▶ [TRY IT]: Wherever a line in the records contains the word "water", return that line.
Segment Start: MATERIAL FOR THIS EXERCISE
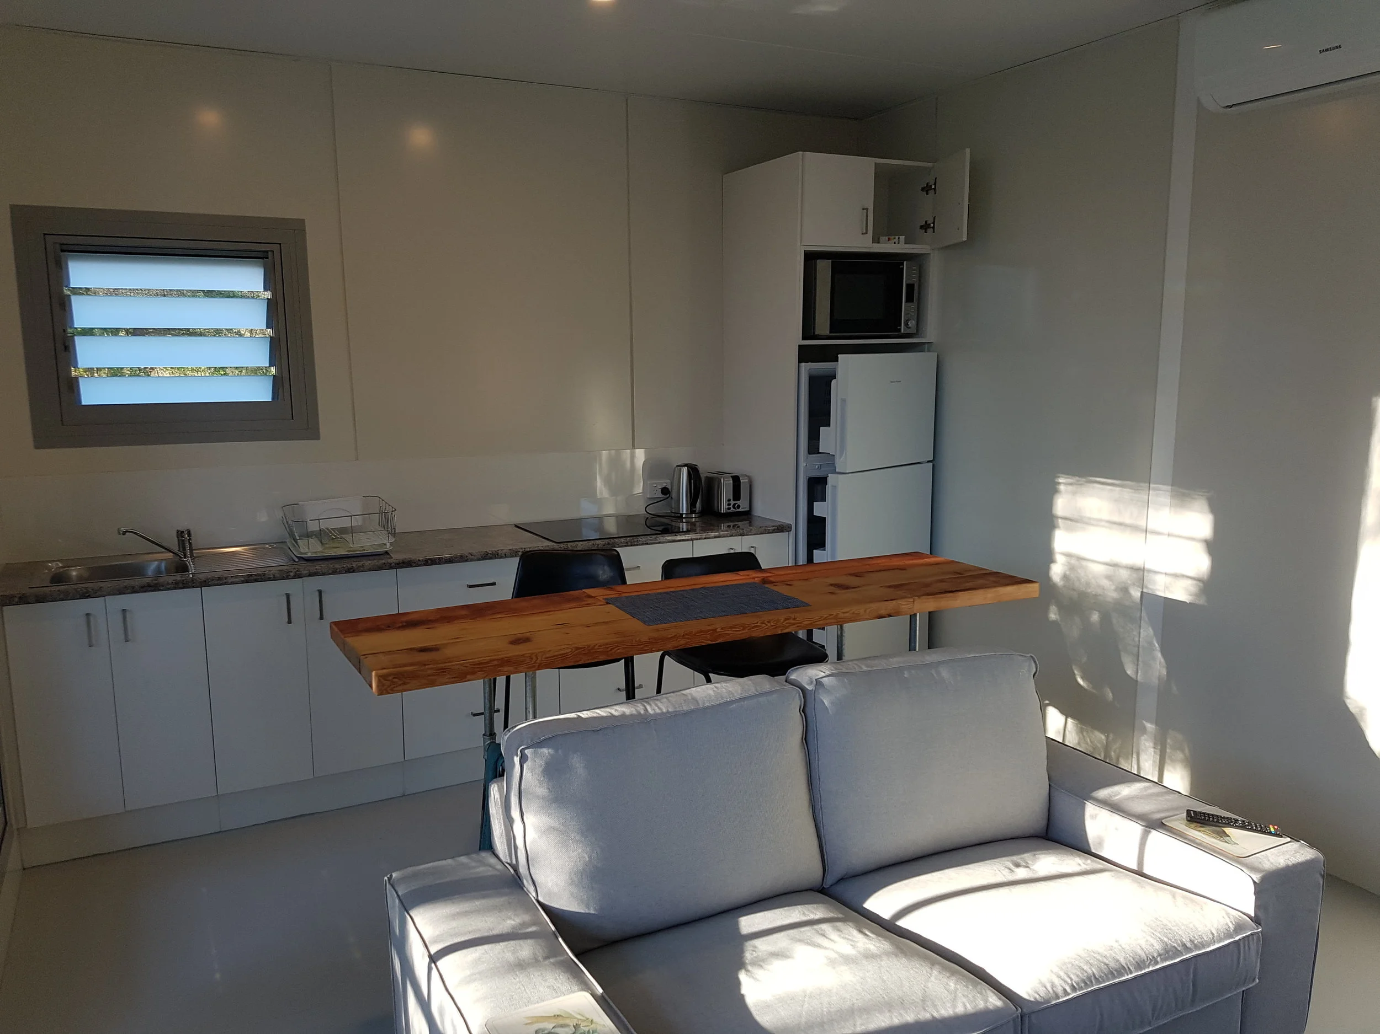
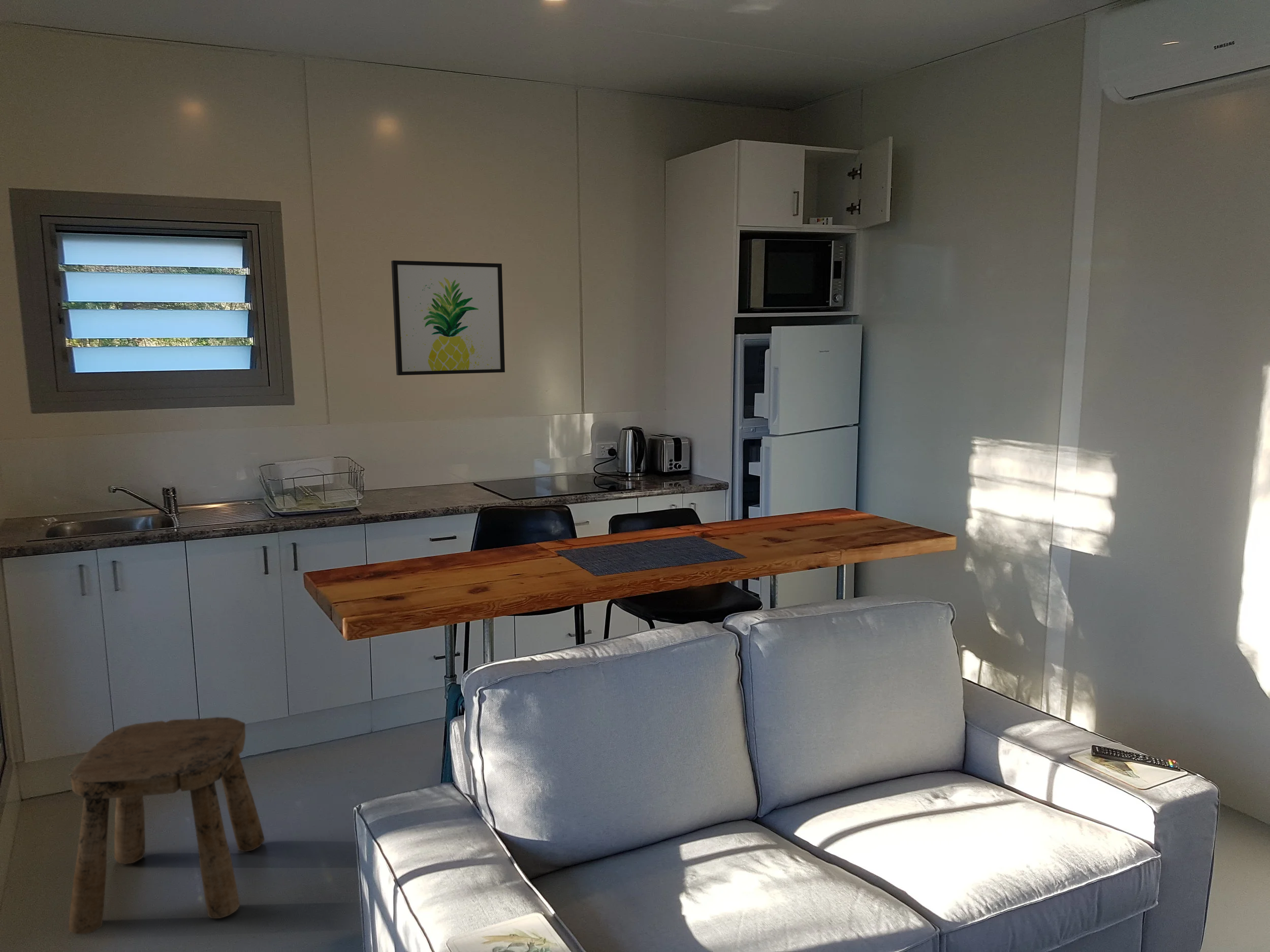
+ wall art [391,260,505,376]
+ stool [68,716,265,935]
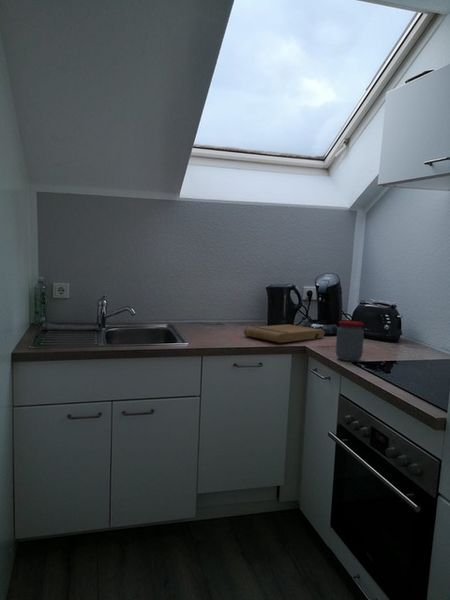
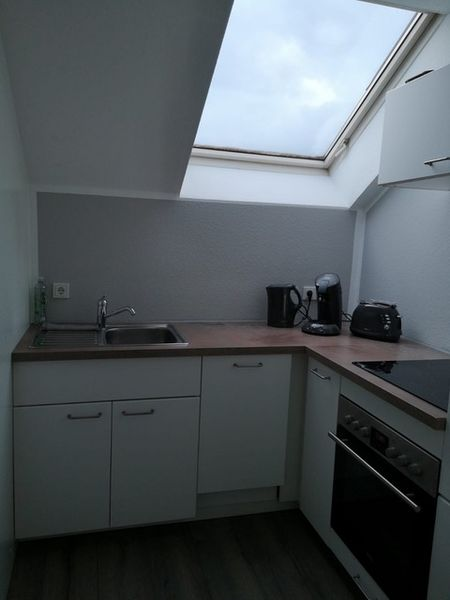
- cutting board [243,323,325,344]
- jar [335,320,365,362]
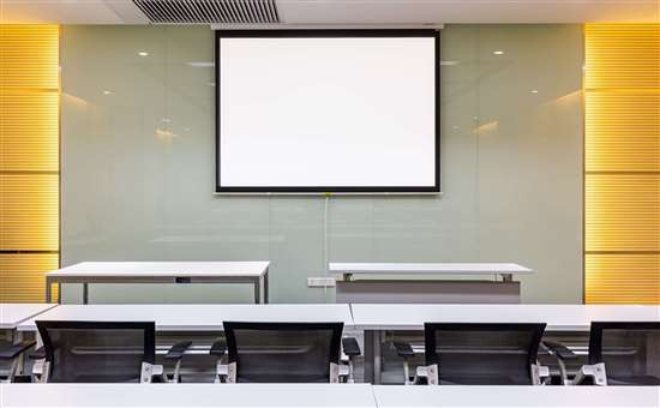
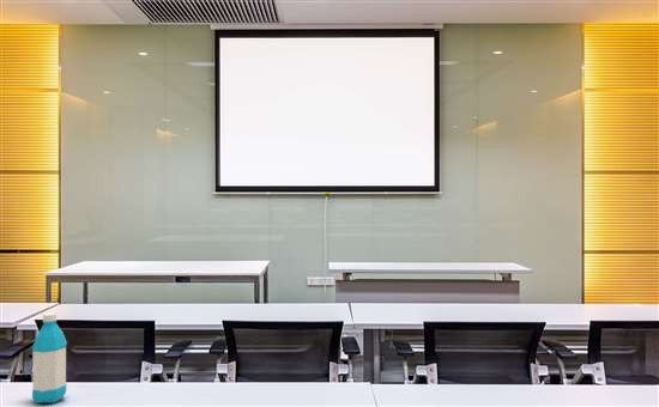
+ water bottle [31,311,68,405]
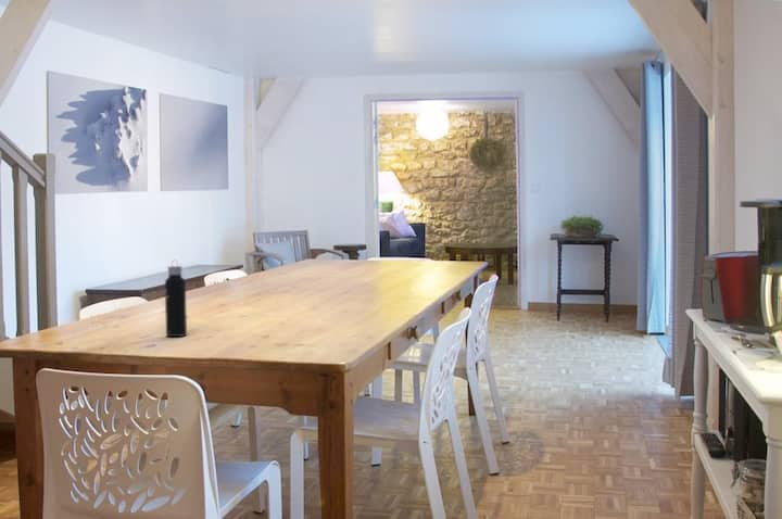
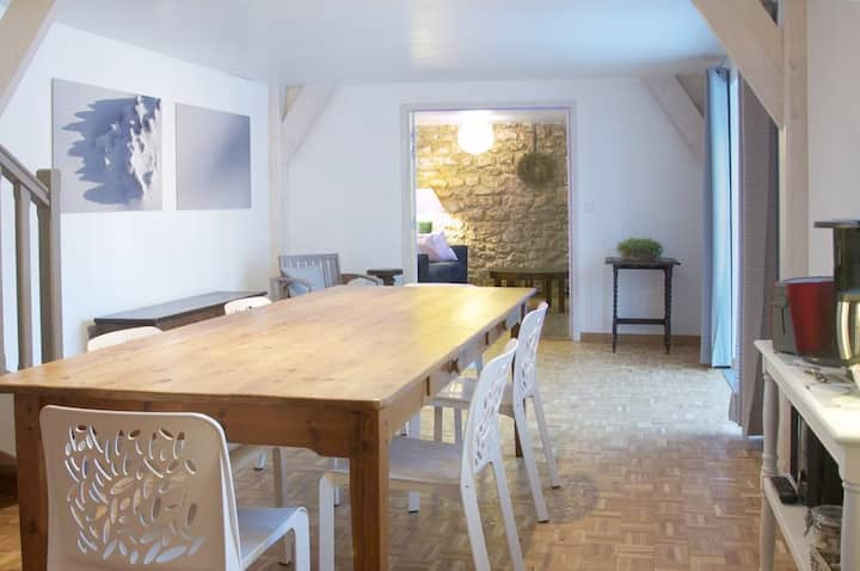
- water bottle [164,258,188,338]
Segment End: MATERIAL FOR THIS EXERCISE
▶ [RESULT OF THIS EXERCISE]:
+ water bottle [31,311,68,405]
- water bottle [164,258,188,338]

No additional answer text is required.